Periodismo fuera de juego
Dos cosas.
Una. Me interesa muchísimo el fenómeno Orsai, la revista elaborada por un argentino chiflado, sin publicidad, sin intermediarios y con grandísimos periodistas, escritores y dibujantes, la revista que 10.080 personas de todo el mundo compramos antes de que se publicara, sin apenas saber lo que íbamos a recibir, y sabiendo que además luego la iban a colgar gratis en internet (el fin de la piratería, dicen).
No tengo ni idea de si la revista perdurará, así a botepronto me da la impresión de que su éxito es un caso excepcional debido al talento, la creatividad y el prestigio del director, no creo que se pueda convertir en un modelo generalizado. Pero me entusiasma el revolcón que han dado a los esquemas clásicos para elaborar y vender una revista en todo el mundo, encima de papel, encima con textos muy largos, encima cobrando a los lectores, encima pagando a los autores. Una vez entendido que ahora los medios tradicionales son sólo una de las vías para divulgar historias, y que tenemos más facilidades que nunca para buscar otras por nuestra cuenta, todos estos experimentos editoriales me parecen estupendos.
Dos. La revista, ya en la mano, tiene una pinta muy prometedora. He leído unas pocas páginas y me apetece mucho seguir con las que me quedan. Pero entre los pocos textos que he leído, el primero me ha dejado un poco frío y me ha hecho volver a pensar en un asunto ya recurrente en este blog: el del periodista que se hace pasar por alguien que no es, para luego contarlo.
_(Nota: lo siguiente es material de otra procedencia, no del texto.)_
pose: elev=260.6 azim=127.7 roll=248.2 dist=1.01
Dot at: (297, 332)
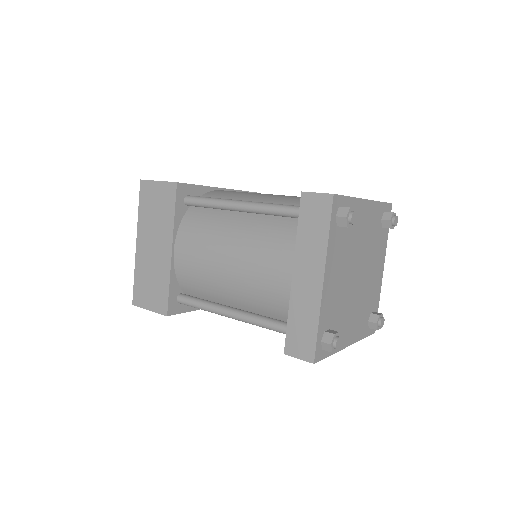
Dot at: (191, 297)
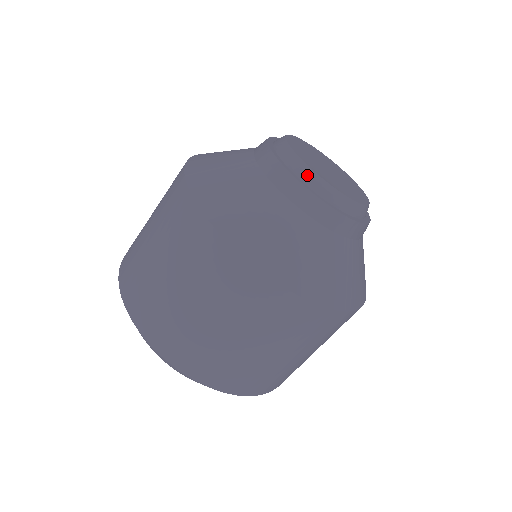
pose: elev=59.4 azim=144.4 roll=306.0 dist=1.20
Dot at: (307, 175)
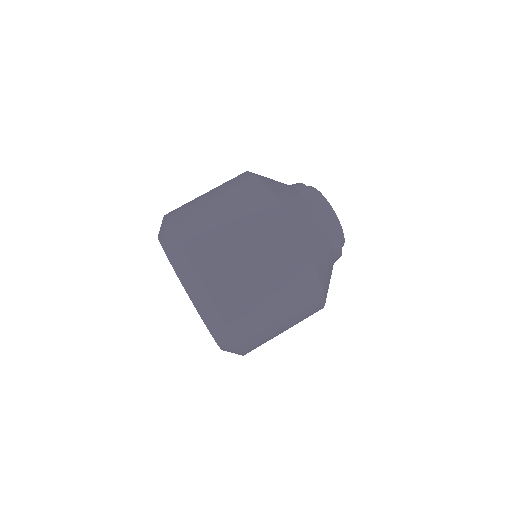
Dot at: (324, 202)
En este caso, el periodista Alejandro Seselovsky ha escrito «La crónica del deportado«: él es un argentino que vuela a Barajas sin pasaporte, sin apenas dinero y vestido con «una muy perturbadora chalina palestina», con la intención de que los policías no le dejen entrar en España, lo detengan y lo deporten, para luego contarlo.
Bueno, va, el texto es interesante, me ha gustado conocer cómo funciona ese lugar de Barajas en el que retienen a los extranjeros a los que luego van a deportar. Vale.
Pero sabe a poco. A Seselovksy lo retienen un tiempo, lo tratan con amabilidad, recibe la ayuda de un abogado y del cónsul argentino y lo montan en un vuelo de vuelta a Buenos Aires. La realidad es así y está bien conocerla, el texto es honrado y no pinta aventuras ni dramas donde no los hay.
El problema es que sí hay dramas. Pero no son los de Seselovsky sino los de otras personas que comparten con él ese sector de inadmitidos de Barajas. Conocemos algunas peripecias de un albañil rumano, dos evangelistas brasileñas, un venezolano dueño de un locutorio… Y queda flotando un caso inquietante: el de una nigeriana joven, angustiada y llorosa, que desde la sala de inadmitidos hace una llamada aparentemente sin resultados. No sabemos nada más de ella. Y muy poco de los demás.
A mí me da que el trabajo periodístico más valioso estaba en contar a fondo la historia de esa chica nigeriana y otras por el estilo. Ya que hay miles de emigrantes rechazados en los aeropuertos europeos, en lugar de fingir ser uno de ellos ¿no sería mejor buscar a esos protagonistas verdaderos, escucharles y relatar sus historias, conocer de qué vida vienen y a qué vida aspiran y qué les está pasando en ese tránsito, cuáles son sus angustias y sus ilusiones, cómo han vivido esas horas o esos días en las salas donde recluyen a los inadmitidos, conocer los detalles y exponer el contexto? Es decir: menos autonarración y más periodismo.
Los periodistas que recurren a este método de hacerse pasar por otro suelen tener como referente a Günter Wallraff y su Cabeza de turco. En los años ochenta, Wallraff se hizo pasar por emigrante turco en Alemania, y el relato de la explotación laboral a la que le sometieron las grandes empresas del país resulta espeluznante. Eso sí: Wallraff vivió como un emigrante turco durante ¡dos años! Así que, aunque él siempre contaba con una escapatoria que los turcos de verdad no tenían, su historia acabó pareciéndose mucho a la que padecían los turcos de verdad.
Sus imitadores, unos más honrados y respetuosos que otras, fingen ser deportados, mineras o mendigos. Cuentan lo que les pasa a ellos mismos -siempre actores- y tratan de imaginar cómo será de terrible para los protagonistas de verdad, a quienes en ese mismo instante están reemplazando bajo el foco. No dudo de algunas buenas intenciones. Pero, en lugar del relato de un periodista que finge ser deportado, minero o mendigo, preferiría conocer el relato del deportado, el minero o el mendigo.